:: 課題文 ::
美容家 小林ひろ美さん
美・ファイン研究所主宰。簡単かつ手応えの高い美容メソッドと、キャッチーな言葉を駆使した、わかりやすい解説が人気。若いころ、日焼けしていたというのが嘘のように透明感のある肌は、アラフィーのお手本。
マスクをはずして「あれ!?」とならないように。肌が隠れていてもUVは絶対
「UVケアするのはあたりまえ」と知ってはいても、今は「マスクをしているから」「外出しないから」と紫外線への警戒感が薄れてきているのも確か。でも、マスクの摩擦で過敏になった肌が紫外線を受ければトラブルが出やすくなるし、在宅中も紫外線は窓から入ってくる。
「肌悩みのほとんどは光老化から。だからこそ日中、どうケアするかでエクラ世代の肌は変わってきます。今後、マスクをしない生活に戻ったとき、がっかりしないよう、UVケアはきちんと。また、日焼けは皮膚がんの原因になったりと、健康にも影響を与えます。年齢を重ねた今、健康のためにもUVケアは不可欠です」(小林ひろ美さん)
紫外線だってチリも積もれば山となる。昔のツケを将来に残さない
若いころ、日焼けし放題だった人も多いこの世代。
「実は私もそうで、32歳まで焼いていました。流行っていたし、『日焼けしているほうが美しい』という美意識だったんですよね。そんなふうに昔、焼いていた人は今、少しずつでも紫外線を浴びてしまうと、ある日最後のひと浴びで、コップにたまった水があふれるようにスイッチが入って、老化トラブルが噴き出すことも」
紫外線だってチリも積もれば山となる。「少しくらいならいいや」という油断が、エイジング加速のもとに。
実はUVは攻めのケア。日中ダメージをブロックすれば、夜の美容が効率よく
アラフィーでシミがあったら、もう手遅れ?
:::
:: データ資料 ::
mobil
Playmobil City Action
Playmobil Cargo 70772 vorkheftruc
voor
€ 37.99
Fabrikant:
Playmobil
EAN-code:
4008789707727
:::
:: データ資料 ::
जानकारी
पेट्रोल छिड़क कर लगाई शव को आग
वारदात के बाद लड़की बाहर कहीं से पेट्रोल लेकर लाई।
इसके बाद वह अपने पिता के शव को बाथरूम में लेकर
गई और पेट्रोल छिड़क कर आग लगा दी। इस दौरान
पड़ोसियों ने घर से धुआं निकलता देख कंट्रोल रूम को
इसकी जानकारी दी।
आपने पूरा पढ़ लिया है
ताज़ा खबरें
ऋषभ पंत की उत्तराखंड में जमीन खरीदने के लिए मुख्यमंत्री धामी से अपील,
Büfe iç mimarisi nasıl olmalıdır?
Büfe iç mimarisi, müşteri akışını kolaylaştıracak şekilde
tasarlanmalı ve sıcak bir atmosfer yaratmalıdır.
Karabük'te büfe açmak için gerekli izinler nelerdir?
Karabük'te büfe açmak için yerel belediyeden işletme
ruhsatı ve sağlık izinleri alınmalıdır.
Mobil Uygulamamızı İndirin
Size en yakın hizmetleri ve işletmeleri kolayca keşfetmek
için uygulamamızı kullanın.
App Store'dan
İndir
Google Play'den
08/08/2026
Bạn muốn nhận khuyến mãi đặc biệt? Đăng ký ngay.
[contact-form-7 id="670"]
:::
**課題**. 紫外線対策についての課題文を、最後の見出しの後から書き継いでください。 上の資料は別の出典から取ったものです。

**解答**.
「しっかりお手入れすれば薄くなる可能性はあります。メラニンを代謝させる“めぐりケア”と保湿ケアを両輪で実行して」。そしてもちろんUVケア。紫外線でエイジングのアクセルを踏まないよう心がける。
「それにUVケアは守りのケアのようでいて、攻めのケア。紫外線をブロックして、ダメージを防ぐことで夜のケアを効きやすくしてくれるんです。反対に昼間、防御できていないと、夜の肌はダメージのリカバーで精一杯。せっかく投入したエイジングケアが働かず、もったいないことに」
SPF50+はマストにあらず。目的に合わせて選び、使い分け
「UVケアの技術はどんどん進化していて、『この感触、美容液レベルじゃない?』と思う製品も。種類も増えているので、スキンケア効果が高いもの、汗に落ちにくいものなど、目的に合わせて選んで」
また、デイリー用にはエイジングケアUVを一本、持ち歩き用にはつけ直ししやすいタイプを一本など、いくつか持って、シーンで使い分けるのも手だ。
ところで今は、紫外線防御力が高い「SPF50+」の製品が目立つけれど…。「必ずしもSPF50+である必要はありません。日常生活でつけ心地を重視するなら、SPF30程度でもOKです」
顔に塗るなら5点置き。鼻の根元や目頭、耳の後ろは盲点
「ムラなく密着させる」はUVケアの鉄則中の鉄則。つけるときには、まず両頰、ひたい、鼻、あごの5点に置き、顔の内側から外側に向けてまんべんなくなじませる。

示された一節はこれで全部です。